Whilst much of the focus goes towards the team at Nintendo of Japan for the likes of Mario and Zelda, let's not forget the Treehouse.
The highly-secretive, talented team have spent hours, years putting their translation, cultural and localisation talents to a slew of Nintendo projects and games. From the smallest screenshot to the end product, Treehouse has paved the way for Nintendo's global success.
Kotaku recently visited Nintendo of America's offices to sit down with some of the team to discuss recent projects and their approach to development.
The group's origins came in the early 90s, where the initial staff worked on revising some of the text in SNES classic Donkey Kong Country for a US audience, with the game code-named "Treehouse", which inspired the group's name.
Treehouse gets involved fairly early when it comes to text-heavy games like Animal Crossing and Fire Emblem, but quite late for low-key text affairs like Wii Sports. At one point New Leaf has had 50 translators/editors working on that title alone.

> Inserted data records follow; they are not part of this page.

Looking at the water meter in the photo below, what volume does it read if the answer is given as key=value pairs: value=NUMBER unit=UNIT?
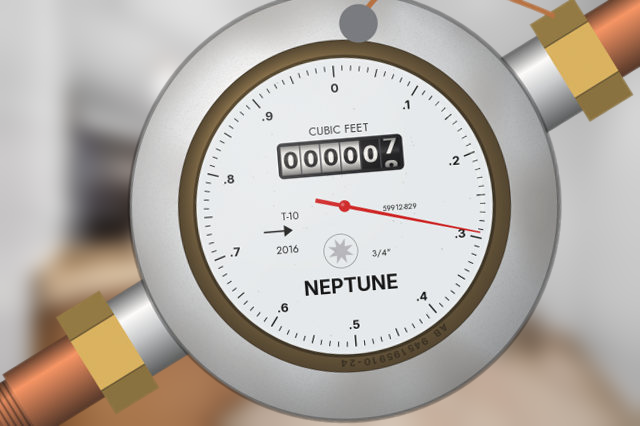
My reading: value=7.29 unit=ft³
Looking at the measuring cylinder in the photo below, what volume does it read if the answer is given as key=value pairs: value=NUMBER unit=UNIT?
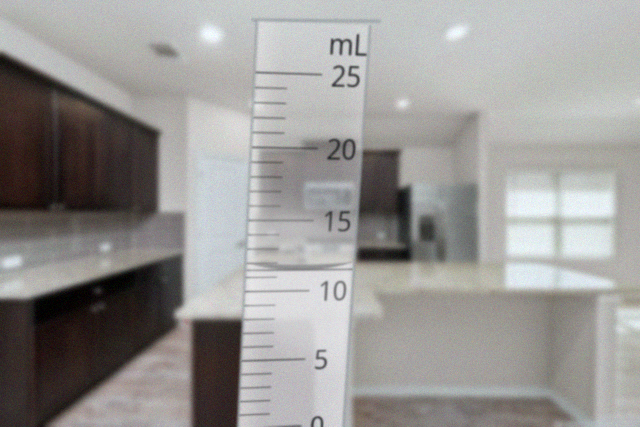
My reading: value=11.5 unit=mL
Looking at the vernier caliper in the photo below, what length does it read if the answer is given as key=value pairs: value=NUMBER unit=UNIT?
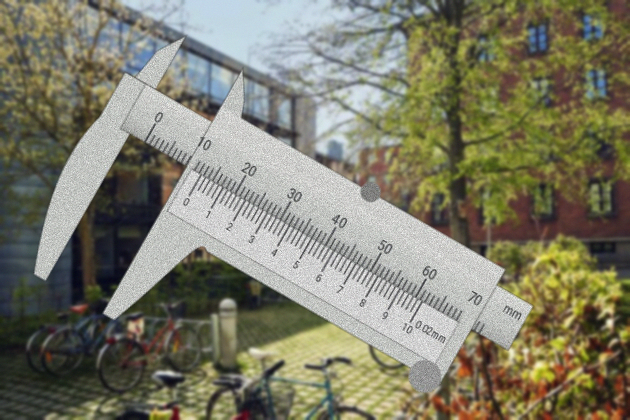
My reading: value=12.5 unit=mm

"You get your text in there and you start playing through it, and the debug team is playing through it and sending you bugs, and you're fixing stuff that's wrong but you're also massaging stuff to be funnier, to be clearer, to be a better line here, a better line there. And that process… I really do think you just use every last drop of—until they're saying, 'We have to ship this game. We're cutting you off." - Nate Bihldorff
The features goes onto describe the smallest detail that takes a large amount of effort to fit and get right, for example naming a Legend of Zelda enemy or trying to strike a balance between Japanese and Western comedy situations.